Supplied entries below:
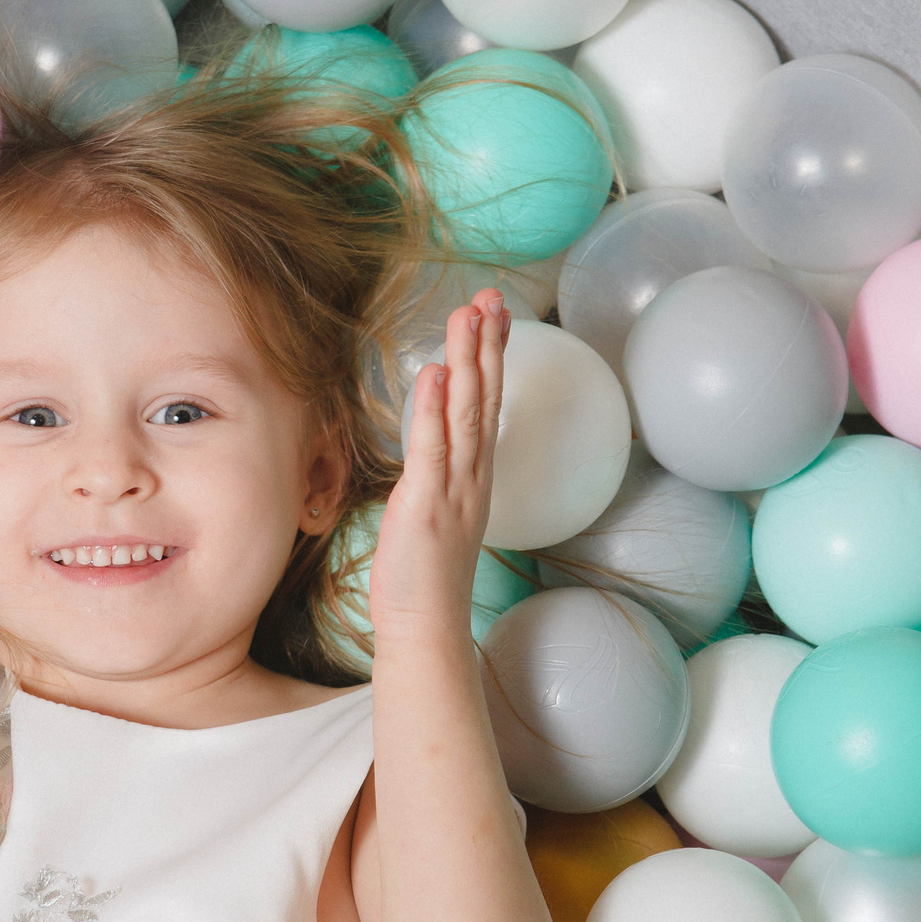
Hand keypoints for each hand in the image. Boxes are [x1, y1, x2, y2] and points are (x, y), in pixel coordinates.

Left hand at [366, 288, 507, 645]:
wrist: (426, 627)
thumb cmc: (424, 573)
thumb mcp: (434, 509)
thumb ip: (437, 469)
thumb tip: (432, 432)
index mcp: (474, 473)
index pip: (489, 402)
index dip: (493, 355)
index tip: (496, 312)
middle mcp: (472, 474)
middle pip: (486, 397)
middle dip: (489, 343)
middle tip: (493, 294)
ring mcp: (454, 488)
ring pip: (466, 413)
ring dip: (468, 361)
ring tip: (469, 315)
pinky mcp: (427, 504)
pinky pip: (432, 450)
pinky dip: (434, 410)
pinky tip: (437, 373)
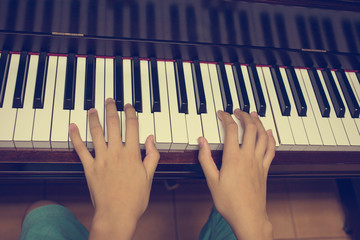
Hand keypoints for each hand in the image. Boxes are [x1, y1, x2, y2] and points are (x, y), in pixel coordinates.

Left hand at [69, 99, 159, 238]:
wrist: (116, 214)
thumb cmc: (134, 199)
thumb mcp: (149, 177)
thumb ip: (151, 156)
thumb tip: (152, 140)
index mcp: (132, 154)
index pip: (132, 127)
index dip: (130, 113)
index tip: (129, 106)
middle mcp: (116, 152)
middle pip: (113, 125)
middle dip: (111, 109)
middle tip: (110, 100)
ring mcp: (101, 159)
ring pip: (96, 133)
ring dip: (94, 118)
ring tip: (93, 108)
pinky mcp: (89, 167)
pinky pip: (80, 149)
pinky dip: (75, 137)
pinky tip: (72, 126)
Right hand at [198, 109, 274, 239]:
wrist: (248, 217)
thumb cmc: (229, 201)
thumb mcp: (211, 180)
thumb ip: (205, 158)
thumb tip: (201, 141)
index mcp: (233, 158)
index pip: (231, 130)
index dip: (226, 118)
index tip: (221, 113)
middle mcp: (248, 156)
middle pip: (250, 128)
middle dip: (244, 116)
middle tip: (238, 110)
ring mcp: (259, 162)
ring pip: (263, 136)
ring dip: (258, 123)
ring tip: (253, 115)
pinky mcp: (265, 169)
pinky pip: (271, 149)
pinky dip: (270, 138)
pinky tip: (268, 132)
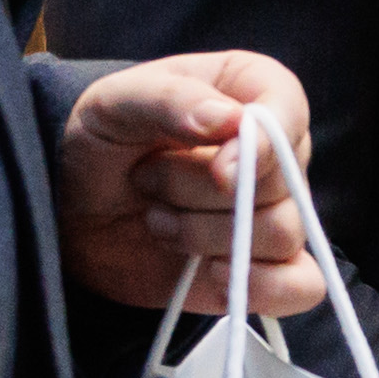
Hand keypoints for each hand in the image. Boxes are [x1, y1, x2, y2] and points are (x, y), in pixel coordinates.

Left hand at [55, 51, 322, 317]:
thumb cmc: (101, 143)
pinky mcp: (267, 267)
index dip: (261, 146)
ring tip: (158, 222)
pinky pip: (303, 286)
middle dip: (201, 193)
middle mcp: (275, 150)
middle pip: (280, 183)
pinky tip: (211, 273)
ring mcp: (275, 210)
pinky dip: (263, 287)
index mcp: (251, 90)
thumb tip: (232, 122)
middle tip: (147, 182)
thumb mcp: (115, 103)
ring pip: (282, 234)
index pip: (289, 110)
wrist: (75, 212)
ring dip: (205, 236)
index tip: (218, 168)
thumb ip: (171, 100)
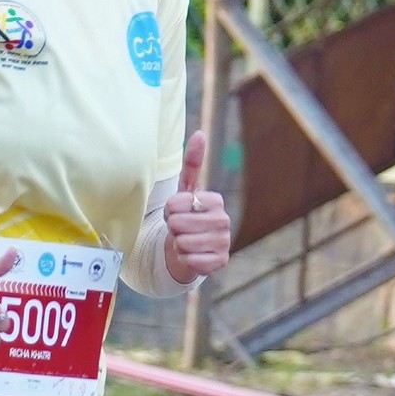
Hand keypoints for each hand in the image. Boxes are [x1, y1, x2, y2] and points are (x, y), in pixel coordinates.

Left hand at [161, 131, 231, 283]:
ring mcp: (224, 242)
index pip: (177, 204)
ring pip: (183, 243)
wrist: (187, 247)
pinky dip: (184, 259)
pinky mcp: (220, 262)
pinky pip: (190, 260)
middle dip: (172, 227)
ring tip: (184, 240)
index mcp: (216, 201)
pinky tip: (189, 255)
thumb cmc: (185, 215)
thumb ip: (192, 163)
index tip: (176, 212)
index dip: (169, 210)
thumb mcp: (185, 190)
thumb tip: (200, 133)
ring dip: (177, 243)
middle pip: (178, 224)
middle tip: (179, 228)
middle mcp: (224, 220)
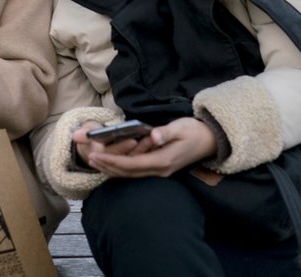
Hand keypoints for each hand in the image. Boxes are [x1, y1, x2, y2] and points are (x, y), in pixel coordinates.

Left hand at [84, 117, 216, 177]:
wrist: (210, 141)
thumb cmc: (194, 131)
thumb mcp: (181, 127)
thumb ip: (166, 132)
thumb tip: (153, 136)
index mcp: (163, 160)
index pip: (132, 164)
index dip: (112, 160)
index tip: (96, 155)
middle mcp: (160, 170)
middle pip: (128, 172)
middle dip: (108, 166)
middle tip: (90, 158)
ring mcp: (160, 171)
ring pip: (131, 174)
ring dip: (112, 168)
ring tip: (95, 161)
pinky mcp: (159, 169)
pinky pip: (136, 172)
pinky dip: (121, 169)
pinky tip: (110, 164)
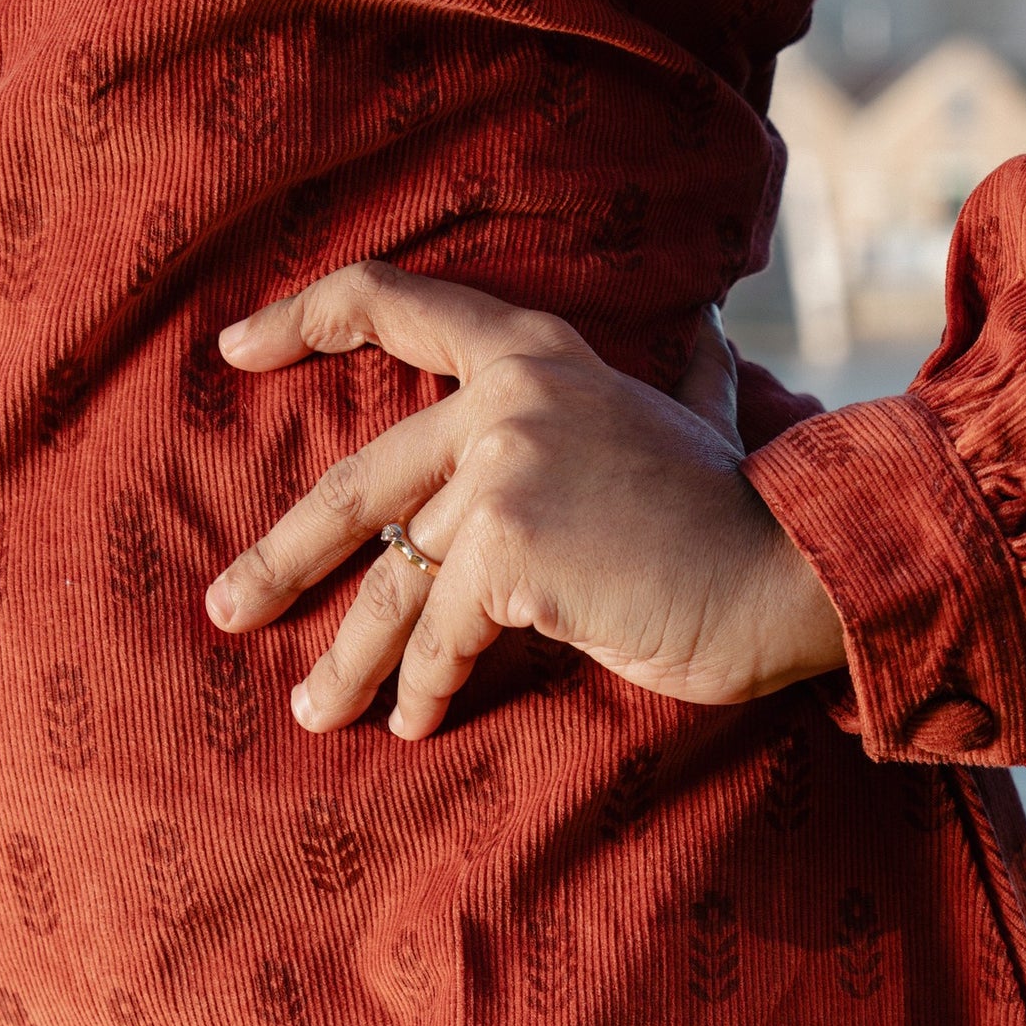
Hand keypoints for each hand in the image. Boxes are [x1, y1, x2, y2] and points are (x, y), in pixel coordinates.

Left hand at [204, 262, 844, 738]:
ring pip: (392, 581)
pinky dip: (423, 688)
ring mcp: (507, 465)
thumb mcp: (688, 417)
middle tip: (228, 607)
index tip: (234, 347)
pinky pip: (441, 634)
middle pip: (360, 484)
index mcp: (537, 354)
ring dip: (346, 659)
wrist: (797, 573)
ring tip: (313, 711)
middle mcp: (511, 395)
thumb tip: (706, 336)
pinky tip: (415, 724)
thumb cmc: (740, 514)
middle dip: (285, 559)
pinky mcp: (513, 546)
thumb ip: (673, 378)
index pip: (397, 302)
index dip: (304, 317)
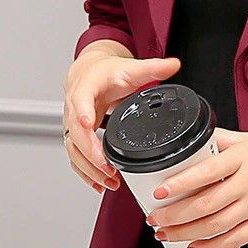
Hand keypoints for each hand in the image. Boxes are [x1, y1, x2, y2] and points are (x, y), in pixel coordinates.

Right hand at [62, 52, 180, 193]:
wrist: (89, 73)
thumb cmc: (107, 73)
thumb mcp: (130, 68)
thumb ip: (152, 68)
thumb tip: (174, 64)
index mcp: (85, 88)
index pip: (80, 100)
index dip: (83, 113)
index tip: (89, 124)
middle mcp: (74, 108)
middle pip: (75, 133)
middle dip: (91, 153)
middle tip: (109, 168)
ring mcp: (73, 124)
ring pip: (74, 150)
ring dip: (89, 168)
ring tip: (110, 181)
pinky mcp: (76, 136)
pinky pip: (76, 157)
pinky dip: (86, 172)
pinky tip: (99, 184)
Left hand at [144, 128, 247, 247]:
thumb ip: (222, 141)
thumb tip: (194, 141)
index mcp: (244, 158)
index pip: (205, 171)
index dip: (180, 184)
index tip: (160, 192)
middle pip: (205, 204)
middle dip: (174, 216)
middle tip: (155, 218)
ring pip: (215, 225)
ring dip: (185, 233)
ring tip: (165, 234)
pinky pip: (234, 240)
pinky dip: (211, 246)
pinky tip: (195, 246)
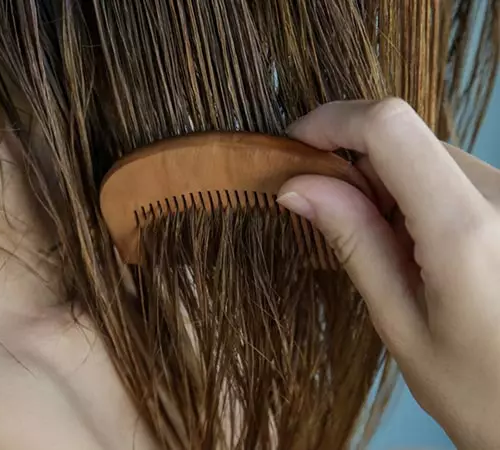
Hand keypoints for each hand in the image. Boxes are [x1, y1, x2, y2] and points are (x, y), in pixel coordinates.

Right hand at [276, 98, 499, 449]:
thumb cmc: (479, 391)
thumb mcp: (402, 324)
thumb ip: (354, 243)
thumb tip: (296, 185)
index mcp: (464, 228)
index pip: (389, 127)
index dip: (332, 122)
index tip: (294, 149)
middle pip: (406, 140)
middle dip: (353, 165)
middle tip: (326, 217)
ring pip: (429, 155)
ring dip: (386, 183)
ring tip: (384, 249)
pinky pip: (455, 176)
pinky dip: (419, 195)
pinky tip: (418, 247)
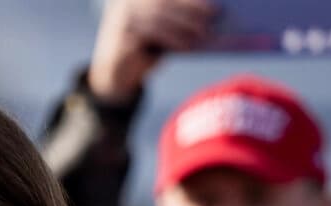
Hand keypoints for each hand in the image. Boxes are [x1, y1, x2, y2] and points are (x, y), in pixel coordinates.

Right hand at [88, 0, 216, 102]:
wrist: (117, 73)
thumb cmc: (145, 47)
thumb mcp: (161, 27)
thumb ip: (175, 16)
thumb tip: (206, 13)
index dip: (188, 0)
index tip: (212, 6)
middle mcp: (127, 4)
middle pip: (162, 3)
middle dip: (189, 10)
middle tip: (211, 19)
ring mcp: (122, 21)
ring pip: (158, 19)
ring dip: (184, 26)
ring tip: (203, 34)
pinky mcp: (122, 40)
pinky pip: (152, 37)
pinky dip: (173, 41)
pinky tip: (187, 47)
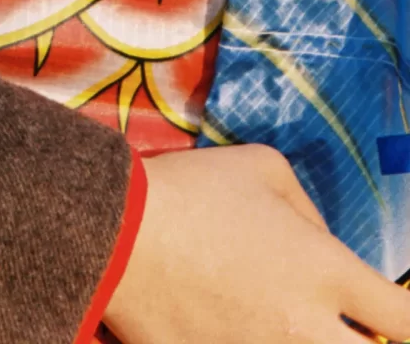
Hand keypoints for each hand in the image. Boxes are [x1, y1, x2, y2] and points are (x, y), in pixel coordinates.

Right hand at [106, 143, 409, 343]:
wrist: (117, 234)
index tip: (400, 316)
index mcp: (324, 272)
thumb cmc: (193, 191)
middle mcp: (306, 329)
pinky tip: (242, 330)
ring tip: (288, 325)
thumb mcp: (265, 168)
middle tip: (349, 329)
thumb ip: (310, 212)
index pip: (405, 320)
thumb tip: (322, 247)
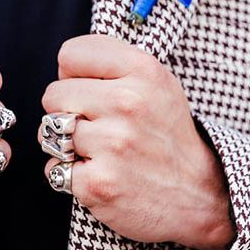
End of Supplied entries.
» **Work instruction**
Exactly as written above, retype the lines starting at the one holding "thumb mcp: (434, 509)" and ending at the one holding "thumb ip: (205, 158)", both included, but not the pictures.

» **Result for this task**
thumb mcp: (434, 509)
thumb ip: (437, 469)
thumb tip: (432, 432)
index mcp: (474, 473)
index pip: (489, 402)
index dip: (493, 355)
index tip: (496, 312)
middle mcp: (472, 474)
middle pip: (486, 397)
middle dip: (489, 343)
middle tip: (493, 294)
ring mcp: (454, 488)
ring pip: (466, 413)
ring dip: (468, 361)
ring tip: (469, 315)
pinky mcp: (427, 504)
pinky pip: (432, 450)
pinky dip: (434, 410)
pinky tip: (437, 373)
Hand keypoints for each hand in the image. Boxes are [x1, y1, x2, y2] and points are (x, y), in pixel coordinates.

Left hand at [69, 99, 159, 238]:
wrist: (116, 214)
thumb cmc: (134, 199)
thumb mcp: (149, 177)
thumb ip: (151, 156)
thumb tip: (152, 140)
index mcp: (132, 154)
index pip: (132, 127)
index dip: (130, 113)
index tip: (129, 106)
middle mcp: (116, 152)
middle pip: (113, 125)
middle dip: (111, 109)
middle tip: (110, 100)
ring mcp: (101, 159)
ring pip: (96, 133)
ring dip: (94, 118)
ring tip: (93, 108)
pinky mcp: (89, 167)
pinky pip: (80, 149)
pinky dip: (75, 137)
pinky tip: (72, 126)
Right hand at [198, 109, 274, 239]:
wrist: (248, 217)
thumb cmc: (229, 201)
thumb mcp: (211, 180)
thumb ip: (205, 158)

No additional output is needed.